I did get one newsletter a while back, when they announced they were increasing the fines for overnight street parking to $50 for the first offense to $100. Which is more than what many cities even charge. Yet no one got a notice prior to this being voted on.
Of course our HOA is being managed by a company based in Las Vegas with a branch office in Peoria. Most HOAs employ these companies to enforce the CCRs and they’re in it for the money.

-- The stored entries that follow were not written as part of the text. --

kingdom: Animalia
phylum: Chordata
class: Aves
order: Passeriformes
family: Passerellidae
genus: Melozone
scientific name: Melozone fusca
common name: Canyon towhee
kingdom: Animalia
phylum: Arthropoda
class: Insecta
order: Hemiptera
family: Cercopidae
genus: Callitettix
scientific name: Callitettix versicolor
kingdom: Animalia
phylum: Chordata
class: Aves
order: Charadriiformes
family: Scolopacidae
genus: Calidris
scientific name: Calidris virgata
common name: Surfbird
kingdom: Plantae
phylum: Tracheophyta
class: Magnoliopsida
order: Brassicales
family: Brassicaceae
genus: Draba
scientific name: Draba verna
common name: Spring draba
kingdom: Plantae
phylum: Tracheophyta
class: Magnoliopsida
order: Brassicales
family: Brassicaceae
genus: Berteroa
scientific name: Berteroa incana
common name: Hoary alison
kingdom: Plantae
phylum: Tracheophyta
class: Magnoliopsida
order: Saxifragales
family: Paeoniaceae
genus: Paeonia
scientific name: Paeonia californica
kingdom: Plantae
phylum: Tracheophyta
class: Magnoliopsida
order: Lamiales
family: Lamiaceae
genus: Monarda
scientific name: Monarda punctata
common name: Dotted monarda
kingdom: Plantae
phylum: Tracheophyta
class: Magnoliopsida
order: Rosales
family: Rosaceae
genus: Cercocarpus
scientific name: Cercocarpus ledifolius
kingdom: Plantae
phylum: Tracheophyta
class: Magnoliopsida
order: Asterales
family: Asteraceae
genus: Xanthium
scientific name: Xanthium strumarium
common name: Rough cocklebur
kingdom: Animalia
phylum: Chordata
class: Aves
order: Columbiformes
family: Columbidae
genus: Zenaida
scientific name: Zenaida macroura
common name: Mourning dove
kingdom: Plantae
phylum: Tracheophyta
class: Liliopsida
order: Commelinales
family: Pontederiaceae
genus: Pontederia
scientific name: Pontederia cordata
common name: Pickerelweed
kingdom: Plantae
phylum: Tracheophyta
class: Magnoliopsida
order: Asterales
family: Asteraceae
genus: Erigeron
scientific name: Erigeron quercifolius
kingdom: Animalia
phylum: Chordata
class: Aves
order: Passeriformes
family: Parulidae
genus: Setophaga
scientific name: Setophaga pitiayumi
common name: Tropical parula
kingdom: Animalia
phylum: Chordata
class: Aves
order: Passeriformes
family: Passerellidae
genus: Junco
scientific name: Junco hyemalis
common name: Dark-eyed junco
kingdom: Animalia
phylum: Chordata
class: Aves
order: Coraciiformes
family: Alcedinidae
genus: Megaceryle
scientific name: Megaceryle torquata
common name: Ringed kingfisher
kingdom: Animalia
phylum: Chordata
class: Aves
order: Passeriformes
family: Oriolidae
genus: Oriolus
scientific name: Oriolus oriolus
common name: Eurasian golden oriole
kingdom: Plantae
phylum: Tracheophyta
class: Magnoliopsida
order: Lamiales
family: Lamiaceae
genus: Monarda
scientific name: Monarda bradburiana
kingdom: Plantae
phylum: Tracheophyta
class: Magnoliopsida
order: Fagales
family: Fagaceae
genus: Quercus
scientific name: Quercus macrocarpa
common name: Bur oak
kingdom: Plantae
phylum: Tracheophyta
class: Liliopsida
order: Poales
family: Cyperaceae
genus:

Here’s the email I just sent to Sen. Allen and all the other sponsors of SB1435:
“Sear Sen. Allen,
In reading over SB1435 I’m quite alarmed to note that you apparently think it’s OK for a quorum of a public body to meet in secret to discuss business as long as no action is taken. This topic has garnered the opinion of several Attorneys General as it relates to the HOA open meeting law. They have all written opinions stating that a meeting occurs when a quorum of the board meets to discuss association business whether action is taken or not, and that is how the public body open meeting law should remain. I would be interested to know why you think this should change?
Thank you for your attention to this matter. I will look forward to hearing from you.”
I also sent a private email to my reps., Sen. Burges and Rep. Livingston asking them “how they could support this bill — the citizens have a right to know what’s going on before it’s a done deal! Please explain.”
It will be interesting to see how many take the time to reply!
This is what everyone should be doing! I don’t know that this bill has anything to do with the City Council investigation into purported violations of the public body open meeting law; however I have had suspicions that the State Legislature doesn’t really like citizen input on the bills they propose. They are willing to listen to the lobbyists but don’t like to give much credibility to the private citizen.
Mary Arnold
Not surprised about Judy Burges being a sponsor on this bill. She has been a sponsor on a number of other bills that have been controversial, including from 2013 SB1376 on Reproductive Technology. Thankfully this died in chambers.